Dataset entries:
···

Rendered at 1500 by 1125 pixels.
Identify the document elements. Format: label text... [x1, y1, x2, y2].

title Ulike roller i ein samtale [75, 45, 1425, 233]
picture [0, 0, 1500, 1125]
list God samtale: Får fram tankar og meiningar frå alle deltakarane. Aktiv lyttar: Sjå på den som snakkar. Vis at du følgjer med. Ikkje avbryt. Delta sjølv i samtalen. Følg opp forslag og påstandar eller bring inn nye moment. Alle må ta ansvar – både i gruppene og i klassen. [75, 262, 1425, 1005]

···

Reproduce verbatim the stretch of lines beginning with the one containing "Identify the document" and ending at the close of the entries above.

Identify the document elements. Format: label text... [x1, y1, x2, y2].

title Ulike roller i ein samtale [75, 45, 1425, 233]
picture [0, 0, 1500, 1125]
list God samtale: Får fram tankar og meiningar frå alle deltakarane. Aktiv lyttar: Sjå på den som snakkar. Vis at du følgjer med. Ikkje avbryt. Delta sjølv i samtalen. Følg opp forslag og påstandar eller bring inn nye moment. Alle må ta ansvar – både i gruppene og i klassen. [75, 262, 1425, 1005]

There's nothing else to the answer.